*** INFORMATION PROVIDED ***
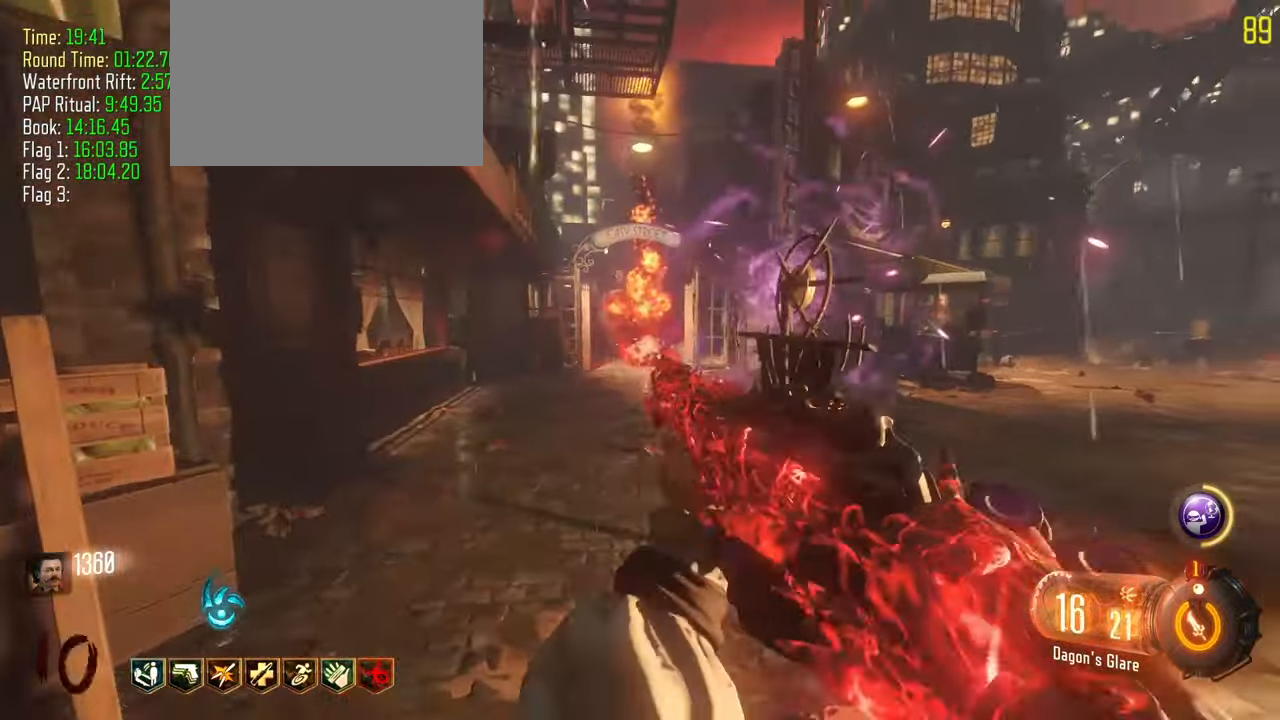
Gameplay with keyboard and mouse; each line is a JSON object with the keys held at the frame after it. "events" lists presses ("down") and releases ("up") of "1", "2", "3", "4", "5", "a", "alt", "c", "caps_lock", "ctrl", "d", "e", "f", "g", "q", "r", "s", "shift", "t", "tab", "v", "w", "x" and "z" between this image and that frame as [ms after this image, input, new state], when the widget could be followed in between. No other keys are recorded. Mouse buttons are not recorded. Not read: mouse_move.
{"keys": ["a"]}
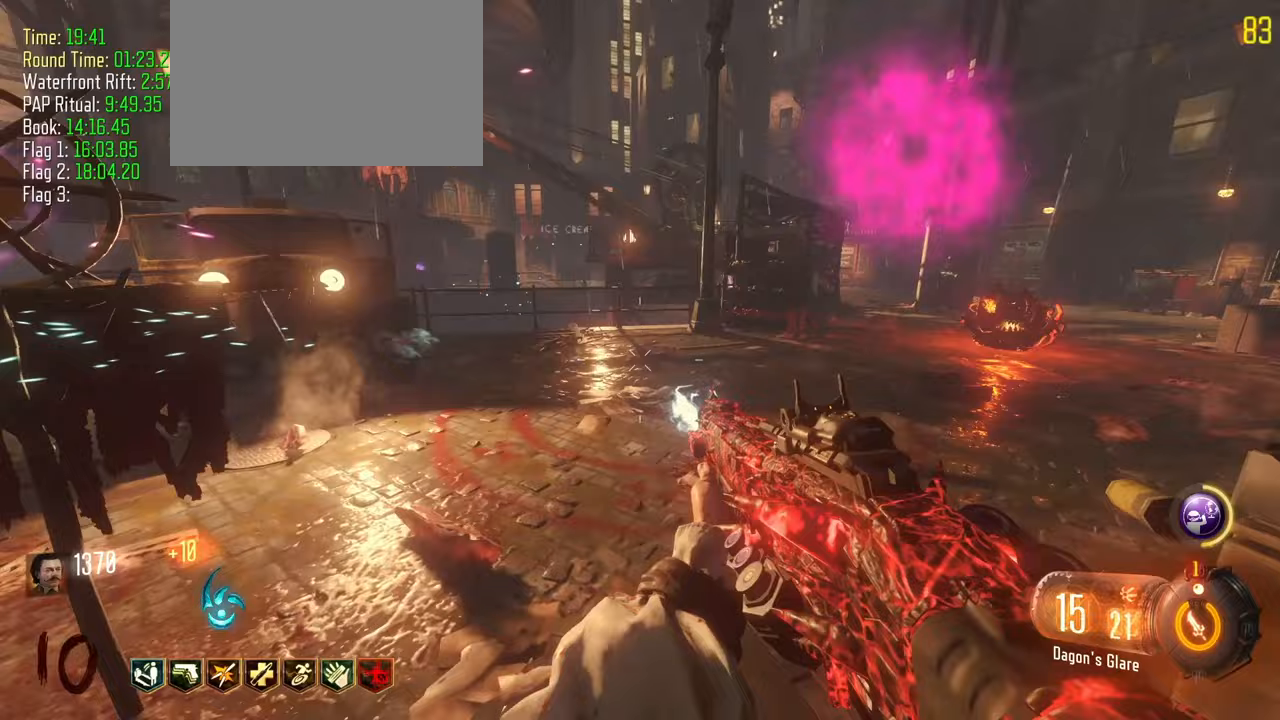
{"keys": ["a", "w"], "events": [[283, "d", "down"], [283, "w", "down"], [333, "a", "up"], [467, "a", "down"], [467, "d", "up"]]}
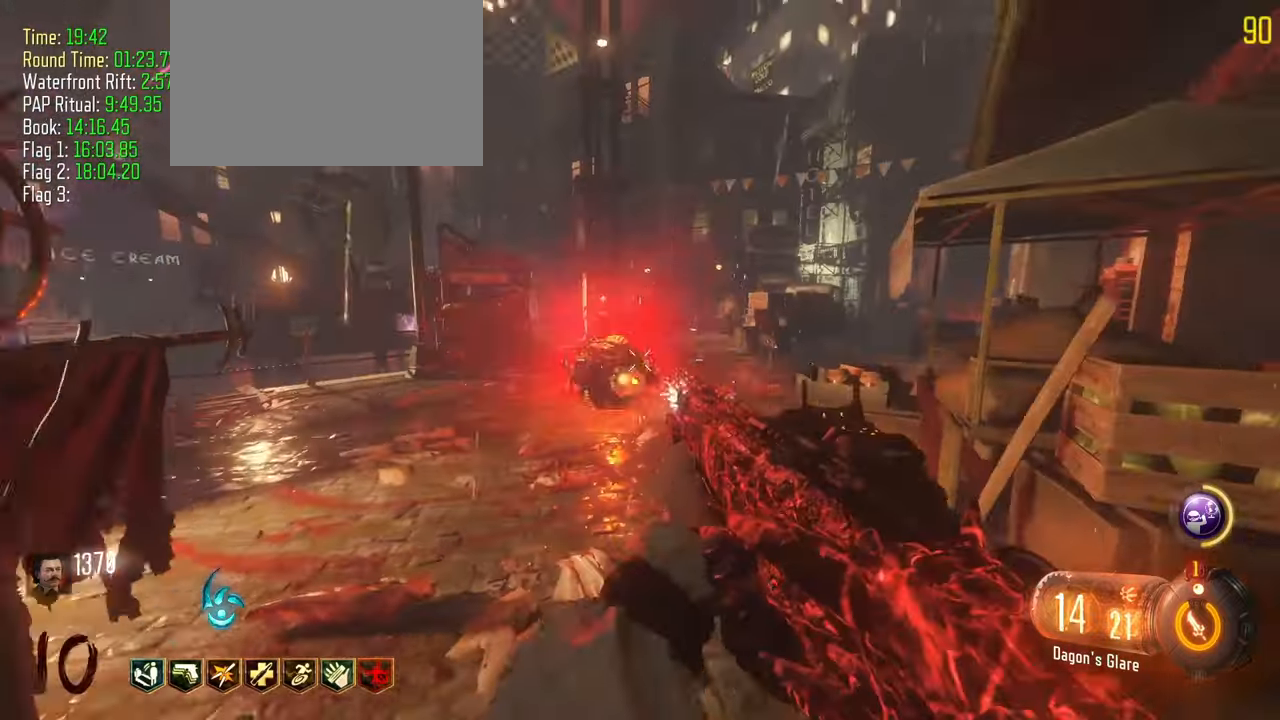
{"keys": ["r", "w"], "events": [[117, "d", "down"], [150, "a", "up"], [250, "a", "down"], [250, "d", "up"], [433, "a", "up"], [483, "r", "down"]]}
*** End of INFORMATION PROVIDED ***
▶ **WHAT IS REQUIRED**: Would you print the whole listing exactly, omitting the pictures?

▶ **EXERCISE ANSWER**:
Gameplay with keyboard and mouse; each line is a JSON object with the keys held at the frame after it. "events" lists presses ("down") and releases ("up") of "1", "2", "3", "4", "5", "a", "alt", "c", "caps_lock", "ctrl", "d", "e", "f", "g", "q", "r", "s", "shift", "t", "tab", "v", "w", "x" and "z" between this image and that frame as [ms after this image, input, new state], when the widget could be followed in between. No other keys are recorded. Mouse buttons are not recorded. Not read: mouse_move.
{"keys": ["a"]}
{"keys": ["a", "w"], "events": [[283, "d", "down"], [283, "w", "down"], [333, "a", "up"], [467, "a", "down"], [467, "d", "up"]]}
{"keys": ["r", "w"], "events": [[117, "d", "down"], [150, "a", "up"], [250, "a", "down"], [250, "d", "up"], [433, "a", "up"], [483, "r", "down"]]}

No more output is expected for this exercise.